Modern retrieval systems often struggle with upgrading to new and more powerful models due to the incompatibility of embeddings between the old and new models. This necessitates a costly process known as backfilling, which involves re-computing the embeddings for a large number of data samples. In vision, Backward-compatible Training (BT) has been proposed to ensure that the new model aligns with the old model's embeddings. This paper extends the concept of vision-only BT to the field of cross-modal retrieval, marking the first attempt to address Cross-modal BT (XBT). Our goal is to achieve backward-compatibility between Vision-Language Pretraining (VLP) models, such as CLIP, for the cross-modal retrieval task. To address XBT challenges, we propose an efficient solution: a projection module that maps the new model's embeddings to those of the old model. This module, pretrained solely with text data, significantly reduces the number of image-text pairs required for XBT learning, and, once it is pretrained, it avoids using the old model during training. Furthermore, we utilize parameter-efficient training strategies that improve efficiency and preserve the off-the-shelf new model's knowledge by avoiding any modifications. Experimental results on cross-modal retrieval datasets demonstrate the effectiveness of XBT and its potential to enable backfill-free upgrades when a new VLP model emerges.
Paper Structure (21 sections, 6 equations, 5 figures, 7 tables)
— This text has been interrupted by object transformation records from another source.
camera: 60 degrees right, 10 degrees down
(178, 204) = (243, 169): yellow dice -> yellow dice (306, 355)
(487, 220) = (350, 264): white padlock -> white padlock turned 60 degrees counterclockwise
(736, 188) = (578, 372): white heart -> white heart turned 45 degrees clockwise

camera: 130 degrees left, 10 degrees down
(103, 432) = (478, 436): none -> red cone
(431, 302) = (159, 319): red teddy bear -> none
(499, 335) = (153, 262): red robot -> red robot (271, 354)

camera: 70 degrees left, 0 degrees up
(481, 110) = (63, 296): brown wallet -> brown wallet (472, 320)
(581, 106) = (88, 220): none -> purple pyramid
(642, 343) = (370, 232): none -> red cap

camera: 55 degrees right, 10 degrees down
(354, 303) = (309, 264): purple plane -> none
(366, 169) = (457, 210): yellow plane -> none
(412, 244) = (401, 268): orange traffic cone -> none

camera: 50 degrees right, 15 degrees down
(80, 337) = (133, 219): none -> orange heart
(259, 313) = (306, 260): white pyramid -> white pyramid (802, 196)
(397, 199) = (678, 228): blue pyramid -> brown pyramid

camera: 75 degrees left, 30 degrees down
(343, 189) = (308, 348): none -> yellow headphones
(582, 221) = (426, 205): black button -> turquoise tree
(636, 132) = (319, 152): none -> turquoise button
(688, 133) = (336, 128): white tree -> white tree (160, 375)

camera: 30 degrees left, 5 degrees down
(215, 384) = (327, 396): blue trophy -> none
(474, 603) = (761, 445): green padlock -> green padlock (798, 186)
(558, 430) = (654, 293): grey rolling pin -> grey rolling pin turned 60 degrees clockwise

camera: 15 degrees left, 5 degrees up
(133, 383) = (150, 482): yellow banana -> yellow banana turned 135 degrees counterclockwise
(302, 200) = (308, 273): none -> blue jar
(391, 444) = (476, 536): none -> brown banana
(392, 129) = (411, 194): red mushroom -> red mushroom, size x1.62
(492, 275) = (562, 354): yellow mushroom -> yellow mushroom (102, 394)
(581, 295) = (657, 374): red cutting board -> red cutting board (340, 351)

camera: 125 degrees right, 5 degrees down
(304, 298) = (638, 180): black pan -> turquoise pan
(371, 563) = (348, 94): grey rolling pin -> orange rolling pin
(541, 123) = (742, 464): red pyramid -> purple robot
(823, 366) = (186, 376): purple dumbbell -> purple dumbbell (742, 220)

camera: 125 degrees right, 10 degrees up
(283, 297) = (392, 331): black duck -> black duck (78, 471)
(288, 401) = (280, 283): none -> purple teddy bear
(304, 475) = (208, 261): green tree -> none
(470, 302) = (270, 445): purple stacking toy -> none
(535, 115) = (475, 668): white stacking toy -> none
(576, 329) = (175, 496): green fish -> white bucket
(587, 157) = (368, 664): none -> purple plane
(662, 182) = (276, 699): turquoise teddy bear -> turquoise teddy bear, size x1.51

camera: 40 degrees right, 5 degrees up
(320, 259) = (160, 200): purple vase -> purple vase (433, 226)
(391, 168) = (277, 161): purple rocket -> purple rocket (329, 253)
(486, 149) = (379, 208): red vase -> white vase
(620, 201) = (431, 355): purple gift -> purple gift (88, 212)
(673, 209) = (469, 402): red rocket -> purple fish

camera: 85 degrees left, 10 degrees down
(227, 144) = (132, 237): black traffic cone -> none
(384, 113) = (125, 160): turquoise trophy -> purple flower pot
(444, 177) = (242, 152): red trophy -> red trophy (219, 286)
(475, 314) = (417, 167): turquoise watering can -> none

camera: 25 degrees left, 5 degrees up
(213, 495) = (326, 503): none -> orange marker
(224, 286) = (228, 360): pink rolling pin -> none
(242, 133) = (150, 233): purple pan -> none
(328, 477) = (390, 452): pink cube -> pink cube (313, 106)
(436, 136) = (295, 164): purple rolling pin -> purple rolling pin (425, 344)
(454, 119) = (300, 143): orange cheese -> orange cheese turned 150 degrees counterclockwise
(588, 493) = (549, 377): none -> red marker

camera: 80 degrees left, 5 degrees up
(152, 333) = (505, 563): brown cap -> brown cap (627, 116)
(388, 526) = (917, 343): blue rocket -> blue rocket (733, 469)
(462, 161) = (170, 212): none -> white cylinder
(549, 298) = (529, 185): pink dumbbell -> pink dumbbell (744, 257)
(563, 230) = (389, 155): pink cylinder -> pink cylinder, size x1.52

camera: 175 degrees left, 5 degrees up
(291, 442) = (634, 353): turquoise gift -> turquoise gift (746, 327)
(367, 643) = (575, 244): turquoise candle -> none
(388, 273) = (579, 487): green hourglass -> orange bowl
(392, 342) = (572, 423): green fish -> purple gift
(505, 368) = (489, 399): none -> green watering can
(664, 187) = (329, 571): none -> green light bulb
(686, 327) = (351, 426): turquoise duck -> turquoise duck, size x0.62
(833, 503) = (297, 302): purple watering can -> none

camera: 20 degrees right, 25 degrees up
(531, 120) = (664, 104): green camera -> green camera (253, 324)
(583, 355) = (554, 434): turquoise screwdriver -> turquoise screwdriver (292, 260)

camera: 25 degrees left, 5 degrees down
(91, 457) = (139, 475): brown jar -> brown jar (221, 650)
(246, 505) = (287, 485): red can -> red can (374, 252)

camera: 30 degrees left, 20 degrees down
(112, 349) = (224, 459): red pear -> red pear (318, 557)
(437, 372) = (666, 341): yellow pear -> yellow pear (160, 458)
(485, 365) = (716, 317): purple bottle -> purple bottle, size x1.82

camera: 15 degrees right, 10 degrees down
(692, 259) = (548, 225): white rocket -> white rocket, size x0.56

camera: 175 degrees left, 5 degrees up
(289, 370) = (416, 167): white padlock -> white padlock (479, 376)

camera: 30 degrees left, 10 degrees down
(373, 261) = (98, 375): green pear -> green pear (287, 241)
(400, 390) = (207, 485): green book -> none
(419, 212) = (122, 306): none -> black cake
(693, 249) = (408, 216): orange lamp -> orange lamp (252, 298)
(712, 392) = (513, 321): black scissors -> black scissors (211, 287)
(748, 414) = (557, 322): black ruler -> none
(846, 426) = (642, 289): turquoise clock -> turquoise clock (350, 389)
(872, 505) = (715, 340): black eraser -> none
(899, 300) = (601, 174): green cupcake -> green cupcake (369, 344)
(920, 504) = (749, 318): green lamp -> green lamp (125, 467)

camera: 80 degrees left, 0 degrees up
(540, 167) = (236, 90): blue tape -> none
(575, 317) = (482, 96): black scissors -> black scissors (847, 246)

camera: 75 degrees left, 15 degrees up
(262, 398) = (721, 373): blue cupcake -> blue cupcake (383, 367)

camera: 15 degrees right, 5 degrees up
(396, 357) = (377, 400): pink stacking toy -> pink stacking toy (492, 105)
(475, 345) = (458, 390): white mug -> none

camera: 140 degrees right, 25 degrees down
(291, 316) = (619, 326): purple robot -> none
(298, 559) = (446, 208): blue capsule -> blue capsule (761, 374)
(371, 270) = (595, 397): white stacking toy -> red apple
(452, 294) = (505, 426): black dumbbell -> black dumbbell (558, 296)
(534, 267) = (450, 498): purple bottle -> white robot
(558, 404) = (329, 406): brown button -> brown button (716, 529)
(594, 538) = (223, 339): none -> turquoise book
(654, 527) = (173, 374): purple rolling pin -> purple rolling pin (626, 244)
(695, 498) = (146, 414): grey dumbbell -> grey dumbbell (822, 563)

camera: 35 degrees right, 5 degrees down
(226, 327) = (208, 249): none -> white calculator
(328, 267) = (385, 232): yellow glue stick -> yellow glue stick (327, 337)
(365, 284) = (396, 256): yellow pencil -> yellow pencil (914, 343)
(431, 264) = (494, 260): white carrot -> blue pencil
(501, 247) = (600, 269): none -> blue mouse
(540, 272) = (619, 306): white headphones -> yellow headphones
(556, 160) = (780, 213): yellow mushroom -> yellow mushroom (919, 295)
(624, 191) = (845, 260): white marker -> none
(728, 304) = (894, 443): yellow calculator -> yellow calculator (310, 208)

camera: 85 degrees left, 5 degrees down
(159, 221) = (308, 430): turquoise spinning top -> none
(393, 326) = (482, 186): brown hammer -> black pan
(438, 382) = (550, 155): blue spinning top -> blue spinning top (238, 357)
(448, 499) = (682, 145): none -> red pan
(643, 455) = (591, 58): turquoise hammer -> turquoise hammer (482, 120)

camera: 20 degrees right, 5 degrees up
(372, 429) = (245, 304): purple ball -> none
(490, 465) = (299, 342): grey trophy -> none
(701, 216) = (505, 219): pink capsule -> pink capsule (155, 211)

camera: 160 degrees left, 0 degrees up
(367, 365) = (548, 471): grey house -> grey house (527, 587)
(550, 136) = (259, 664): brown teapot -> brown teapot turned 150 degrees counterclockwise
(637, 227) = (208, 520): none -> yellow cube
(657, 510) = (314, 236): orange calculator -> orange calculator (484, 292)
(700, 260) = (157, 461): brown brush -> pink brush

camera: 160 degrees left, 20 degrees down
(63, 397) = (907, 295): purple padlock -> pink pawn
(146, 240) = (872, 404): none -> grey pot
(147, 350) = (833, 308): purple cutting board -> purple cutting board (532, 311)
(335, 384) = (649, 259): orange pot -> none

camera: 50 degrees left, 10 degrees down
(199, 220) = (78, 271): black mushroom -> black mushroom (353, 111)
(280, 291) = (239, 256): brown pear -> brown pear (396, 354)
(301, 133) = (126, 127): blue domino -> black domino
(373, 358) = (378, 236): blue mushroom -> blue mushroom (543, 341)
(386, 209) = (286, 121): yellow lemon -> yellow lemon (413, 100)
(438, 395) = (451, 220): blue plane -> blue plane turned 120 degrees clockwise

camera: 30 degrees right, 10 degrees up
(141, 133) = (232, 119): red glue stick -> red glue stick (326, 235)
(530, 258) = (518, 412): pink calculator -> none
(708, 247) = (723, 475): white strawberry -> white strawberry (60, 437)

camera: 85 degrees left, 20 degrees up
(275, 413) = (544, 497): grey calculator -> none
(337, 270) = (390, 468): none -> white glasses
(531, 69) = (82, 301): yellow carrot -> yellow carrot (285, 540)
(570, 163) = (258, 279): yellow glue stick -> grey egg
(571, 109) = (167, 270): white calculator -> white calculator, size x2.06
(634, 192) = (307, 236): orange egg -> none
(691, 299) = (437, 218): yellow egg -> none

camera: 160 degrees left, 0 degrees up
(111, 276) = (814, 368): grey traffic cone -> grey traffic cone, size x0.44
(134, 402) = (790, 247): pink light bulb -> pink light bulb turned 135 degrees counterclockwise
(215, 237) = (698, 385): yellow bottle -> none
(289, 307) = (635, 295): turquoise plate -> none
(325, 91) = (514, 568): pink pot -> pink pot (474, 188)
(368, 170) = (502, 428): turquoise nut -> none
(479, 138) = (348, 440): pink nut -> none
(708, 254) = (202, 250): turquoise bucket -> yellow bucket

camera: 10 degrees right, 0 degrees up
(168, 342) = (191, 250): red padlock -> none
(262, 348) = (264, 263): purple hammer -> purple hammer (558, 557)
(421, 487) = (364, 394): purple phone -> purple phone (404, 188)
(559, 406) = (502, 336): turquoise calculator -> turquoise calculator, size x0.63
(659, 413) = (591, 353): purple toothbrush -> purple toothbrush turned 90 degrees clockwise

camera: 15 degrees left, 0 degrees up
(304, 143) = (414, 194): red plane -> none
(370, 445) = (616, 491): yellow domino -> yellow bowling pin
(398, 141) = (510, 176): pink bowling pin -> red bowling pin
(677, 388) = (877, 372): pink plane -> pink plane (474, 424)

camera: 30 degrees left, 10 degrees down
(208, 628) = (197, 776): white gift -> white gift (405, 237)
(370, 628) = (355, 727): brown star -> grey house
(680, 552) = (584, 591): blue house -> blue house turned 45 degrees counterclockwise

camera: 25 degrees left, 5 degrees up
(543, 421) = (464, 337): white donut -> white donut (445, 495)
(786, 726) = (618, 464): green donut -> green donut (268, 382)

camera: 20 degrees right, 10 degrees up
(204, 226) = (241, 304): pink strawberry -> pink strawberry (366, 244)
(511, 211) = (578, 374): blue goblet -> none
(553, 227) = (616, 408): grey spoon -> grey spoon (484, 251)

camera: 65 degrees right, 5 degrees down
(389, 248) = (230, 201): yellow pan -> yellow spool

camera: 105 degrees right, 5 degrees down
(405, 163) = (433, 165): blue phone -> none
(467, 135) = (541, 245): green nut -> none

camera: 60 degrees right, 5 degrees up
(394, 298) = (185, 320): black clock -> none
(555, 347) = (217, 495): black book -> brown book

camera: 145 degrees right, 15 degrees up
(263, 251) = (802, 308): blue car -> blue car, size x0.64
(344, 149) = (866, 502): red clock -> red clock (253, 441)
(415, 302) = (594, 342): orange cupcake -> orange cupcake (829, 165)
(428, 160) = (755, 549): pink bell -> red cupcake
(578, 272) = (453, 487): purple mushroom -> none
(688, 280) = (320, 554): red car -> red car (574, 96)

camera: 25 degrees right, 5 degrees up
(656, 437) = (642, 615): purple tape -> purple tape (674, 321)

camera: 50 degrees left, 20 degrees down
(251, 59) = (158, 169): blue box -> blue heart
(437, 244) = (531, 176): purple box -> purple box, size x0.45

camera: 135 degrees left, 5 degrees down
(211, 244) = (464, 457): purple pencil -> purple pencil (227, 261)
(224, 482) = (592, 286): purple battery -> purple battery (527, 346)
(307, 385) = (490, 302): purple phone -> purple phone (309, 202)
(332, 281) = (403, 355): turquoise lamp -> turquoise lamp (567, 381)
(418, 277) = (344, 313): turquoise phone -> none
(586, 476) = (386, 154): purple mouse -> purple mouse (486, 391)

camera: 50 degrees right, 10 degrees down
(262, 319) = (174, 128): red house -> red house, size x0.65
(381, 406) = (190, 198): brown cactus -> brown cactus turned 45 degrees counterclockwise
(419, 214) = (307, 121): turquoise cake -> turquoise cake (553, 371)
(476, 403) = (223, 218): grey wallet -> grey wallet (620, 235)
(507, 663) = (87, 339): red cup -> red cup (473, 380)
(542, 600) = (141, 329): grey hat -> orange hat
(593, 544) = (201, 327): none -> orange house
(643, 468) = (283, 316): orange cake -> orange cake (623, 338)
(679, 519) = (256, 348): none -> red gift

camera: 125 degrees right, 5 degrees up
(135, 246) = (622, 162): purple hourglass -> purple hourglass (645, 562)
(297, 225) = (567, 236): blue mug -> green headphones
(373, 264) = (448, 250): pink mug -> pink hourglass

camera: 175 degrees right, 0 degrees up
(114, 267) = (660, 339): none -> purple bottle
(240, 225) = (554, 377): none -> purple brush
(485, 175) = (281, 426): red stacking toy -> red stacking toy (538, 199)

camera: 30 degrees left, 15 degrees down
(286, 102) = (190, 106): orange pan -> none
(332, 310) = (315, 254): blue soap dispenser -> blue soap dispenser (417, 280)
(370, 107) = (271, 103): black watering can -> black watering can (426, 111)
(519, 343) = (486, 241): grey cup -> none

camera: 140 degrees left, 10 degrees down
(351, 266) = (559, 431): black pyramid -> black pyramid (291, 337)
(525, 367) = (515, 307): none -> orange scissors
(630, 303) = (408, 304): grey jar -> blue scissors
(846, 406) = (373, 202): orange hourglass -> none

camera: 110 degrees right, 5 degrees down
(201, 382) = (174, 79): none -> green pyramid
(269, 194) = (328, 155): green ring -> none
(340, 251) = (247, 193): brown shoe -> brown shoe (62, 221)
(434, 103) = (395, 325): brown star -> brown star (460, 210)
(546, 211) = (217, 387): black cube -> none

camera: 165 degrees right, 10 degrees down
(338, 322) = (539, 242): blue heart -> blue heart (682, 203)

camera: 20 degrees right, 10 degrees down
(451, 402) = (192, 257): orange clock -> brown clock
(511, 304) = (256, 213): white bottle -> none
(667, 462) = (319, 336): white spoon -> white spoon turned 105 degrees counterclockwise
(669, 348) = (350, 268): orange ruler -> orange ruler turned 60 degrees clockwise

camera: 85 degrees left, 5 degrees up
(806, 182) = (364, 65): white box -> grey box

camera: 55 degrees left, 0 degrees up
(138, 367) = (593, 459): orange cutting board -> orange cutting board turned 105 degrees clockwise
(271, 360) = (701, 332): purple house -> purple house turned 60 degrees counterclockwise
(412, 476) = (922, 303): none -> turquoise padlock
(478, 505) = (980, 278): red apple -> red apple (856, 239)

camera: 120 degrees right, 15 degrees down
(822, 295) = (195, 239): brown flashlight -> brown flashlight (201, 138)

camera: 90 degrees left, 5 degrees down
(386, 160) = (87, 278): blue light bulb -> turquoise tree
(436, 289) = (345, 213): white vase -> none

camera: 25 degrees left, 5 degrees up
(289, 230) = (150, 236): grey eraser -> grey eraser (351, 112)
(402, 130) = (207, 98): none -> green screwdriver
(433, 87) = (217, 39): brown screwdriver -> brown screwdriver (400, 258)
This paper contains 21 sections, 6 equations, 5 figures, 7 tables.

Figures (5)

  • Figure 1: A conceptual visualization of Backward-compatible Training (BT, above) and its extension, the Cross(X)-modal version (XBT, bottom). Circles and squares denote data samples of images and text, respectively. XBT uses Vision-Language Pretraining (VLP) models as baselines to achieve cross-modal, backward-compatible representation learning, allowing the new, improved model to be compatible with the fixed old model.
  • Figure 2: An illustration of the text-only pretraining of $\phi$ (above), and XBT with $\phi$ (below). Using only text samples, $\phi$ is trained to approximate distribution of old text embeddings from that of new ones. After pretraining, the same $\phi$ is used to generate both of synthetic old image and text embeddings from the new VLP embeddings and train to learn cross-modal backward-compatible representation.
  • Figure 3: Our proposed learning process to achieve XBT. Notably, the old VLP model's encoders are not required in this stage, enhancing efficiency in training.
  • Figure 4: New query vs. Old gallery retrieval results on $nocaps$. B32 as old, and L14 as new model.
  • Figure 5: A tSNE visualization of 5,000 paired image-text embeddings from COCO MSCOCO dataset, using two different CLIP models CLIP, and two different BLIP models BLIP. Five pairs are marked as examples. The distinct distributions of image and text samples in each VLP space are observed.